Exercise goal: Reproduce the portion of the mailing-list reply about version resource URLs between "Assume that the" and "be quite large.", inclusive.

Given passage:

- - - -

Re: (FS) operational question

On Sun, Dec 31, 2000 at 06:28:48PM -0500, Greg Hudson wrote:
> Greg Stein wrote:
> >> If we do lazy updating on the client, then we get fragmentation. If
> >> we want to update them all, then the server response grows larger.
> 
> (We're talking about the version resources here, not the version in
> the entries file, yes?)

The version resource URLs, yes.

[ quick aside: a version resource is a specific instance of a
  version-controlled resource (VCR) for a given version. e.g. "revision 6 of
  foo.c". we have one VCR ("foo.c") and multiple version resources. The
  version resource URL is handed out by the server to tell the client where
  to fetch the version resource. ]

Assume that the revision number is embedded in the version resource URL.
Since the client cannot rebuild the URL when a revision-change occurs, it
must receive those from the server.

1) we receive new version resource URLs for every file/dir in the WC each
   time a revision is created. obviously, the server response can now grow
   to be quite large.

or

2) we only update version resource URLs for the things that change. since we
   must update version resource URLs and revision numbers in tandem, this
   means that we do not update revision numbers for the things that don't
   change. the side effect is that we now get a scattering of revision
   numbers in the WC, generating a large client-state report during an
   "update" process.

> What's the downside of fragmentation?

The size of the report that details the client-state during an update. We
have to tell the server "here is our state" and the server responds with the
bits things that will need to be updated.

If the WC is all one revision, then we tell the server "I'm at revision 67"

- - - -

Data shown:
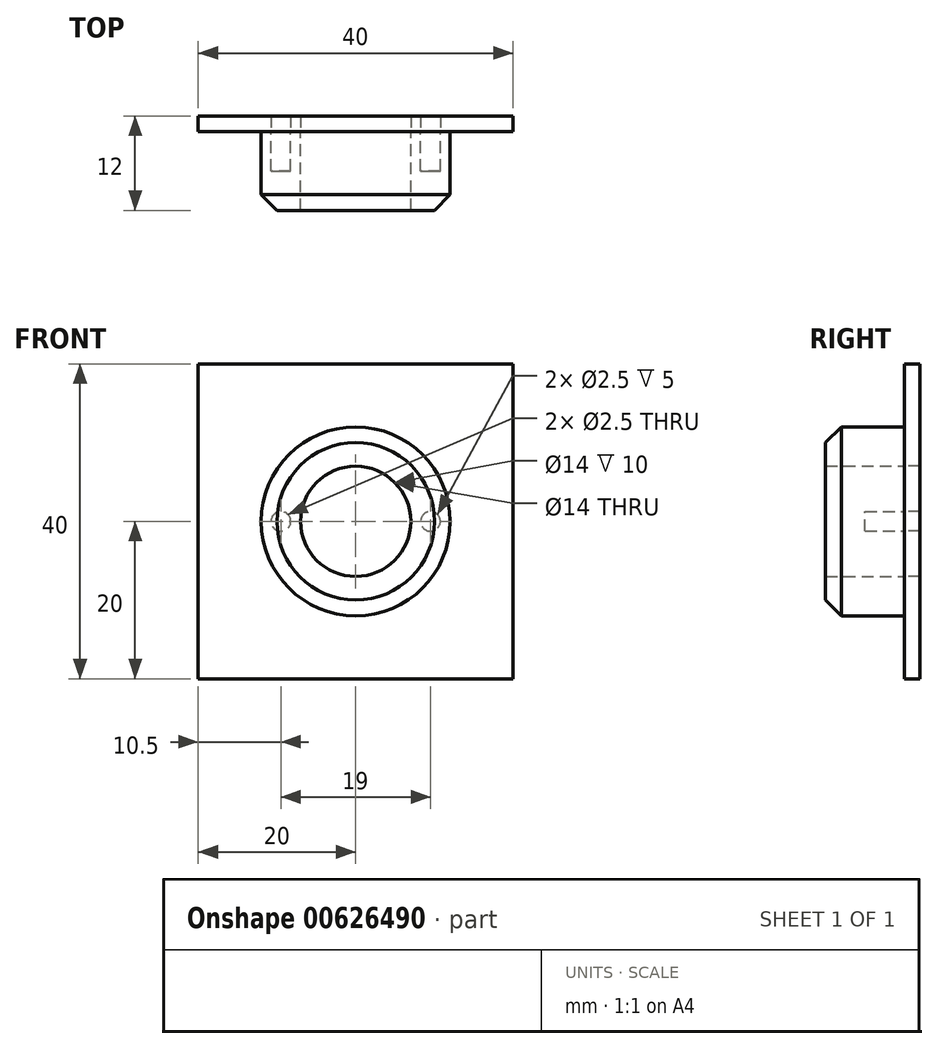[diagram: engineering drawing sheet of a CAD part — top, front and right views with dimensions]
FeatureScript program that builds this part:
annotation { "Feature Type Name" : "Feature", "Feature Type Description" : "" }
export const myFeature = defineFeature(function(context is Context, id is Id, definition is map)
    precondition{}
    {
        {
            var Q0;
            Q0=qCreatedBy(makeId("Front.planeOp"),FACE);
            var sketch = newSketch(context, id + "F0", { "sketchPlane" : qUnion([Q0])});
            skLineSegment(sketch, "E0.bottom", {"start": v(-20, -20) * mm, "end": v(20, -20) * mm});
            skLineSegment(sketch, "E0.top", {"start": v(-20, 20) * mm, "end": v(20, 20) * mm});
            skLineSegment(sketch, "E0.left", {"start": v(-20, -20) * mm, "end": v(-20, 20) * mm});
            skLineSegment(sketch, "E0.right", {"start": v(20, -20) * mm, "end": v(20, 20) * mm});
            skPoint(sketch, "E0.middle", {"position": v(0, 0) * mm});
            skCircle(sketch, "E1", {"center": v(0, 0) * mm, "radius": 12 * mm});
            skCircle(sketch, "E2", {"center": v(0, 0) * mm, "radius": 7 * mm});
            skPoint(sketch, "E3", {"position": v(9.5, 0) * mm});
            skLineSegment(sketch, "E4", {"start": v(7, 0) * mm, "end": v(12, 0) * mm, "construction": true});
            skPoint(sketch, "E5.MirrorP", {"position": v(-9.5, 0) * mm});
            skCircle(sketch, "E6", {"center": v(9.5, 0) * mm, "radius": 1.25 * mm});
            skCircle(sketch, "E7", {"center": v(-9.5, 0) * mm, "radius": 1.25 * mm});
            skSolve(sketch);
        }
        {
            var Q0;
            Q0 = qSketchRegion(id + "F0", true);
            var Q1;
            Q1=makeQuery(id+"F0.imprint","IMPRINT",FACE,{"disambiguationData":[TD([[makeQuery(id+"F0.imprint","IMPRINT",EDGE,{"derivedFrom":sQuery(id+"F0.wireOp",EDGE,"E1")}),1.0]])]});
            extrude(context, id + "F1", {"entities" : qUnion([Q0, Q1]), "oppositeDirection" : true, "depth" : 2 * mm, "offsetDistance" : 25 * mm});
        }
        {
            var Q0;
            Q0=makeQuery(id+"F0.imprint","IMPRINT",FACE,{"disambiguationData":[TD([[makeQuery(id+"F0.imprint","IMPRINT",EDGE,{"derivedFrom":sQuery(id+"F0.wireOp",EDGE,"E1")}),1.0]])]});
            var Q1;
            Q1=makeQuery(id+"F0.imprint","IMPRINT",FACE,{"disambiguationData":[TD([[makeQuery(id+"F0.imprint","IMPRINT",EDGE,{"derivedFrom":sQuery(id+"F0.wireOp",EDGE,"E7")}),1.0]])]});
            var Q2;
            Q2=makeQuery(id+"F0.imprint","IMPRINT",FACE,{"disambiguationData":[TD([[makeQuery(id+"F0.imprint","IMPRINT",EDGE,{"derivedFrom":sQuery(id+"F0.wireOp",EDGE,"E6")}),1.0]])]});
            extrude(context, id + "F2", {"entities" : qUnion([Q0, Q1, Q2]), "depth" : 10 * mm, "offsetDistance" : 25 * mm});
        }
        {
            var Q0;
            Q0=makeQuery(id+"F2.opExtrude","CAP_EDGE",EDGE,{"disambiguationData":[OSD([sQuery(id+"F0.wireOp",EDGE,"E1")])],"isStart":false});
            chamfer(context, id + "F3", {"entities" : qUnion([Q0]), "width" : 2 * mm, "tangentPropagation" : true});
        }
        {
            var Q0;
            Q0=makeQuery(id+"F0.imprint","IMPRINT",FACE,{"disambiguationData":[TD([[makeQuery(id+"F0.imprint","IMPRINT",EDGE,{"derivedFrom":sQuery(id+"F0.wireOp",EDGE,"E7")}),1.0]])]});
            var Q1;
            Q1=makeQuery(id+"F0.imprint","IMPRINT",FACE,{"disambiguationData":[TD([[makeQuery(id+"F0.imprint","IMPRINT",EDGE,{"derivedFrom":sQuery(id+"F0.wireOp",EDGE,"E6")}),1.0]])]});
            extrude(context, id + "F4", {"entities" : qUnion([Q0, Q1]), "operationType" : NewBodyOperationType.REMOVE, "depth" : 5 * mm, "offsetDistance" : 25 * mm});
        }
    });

- - - -

Final result:
Assume that the revision number is embedded in the version resource URL.
Since the client cannot rebuild the URL when a revision-change occurs, it
must receive those from the server.

1) we receive new version resource URLs for every file/dir in the WC each
   time a revision is created. obviously, the server response can now grow
   to be quite large.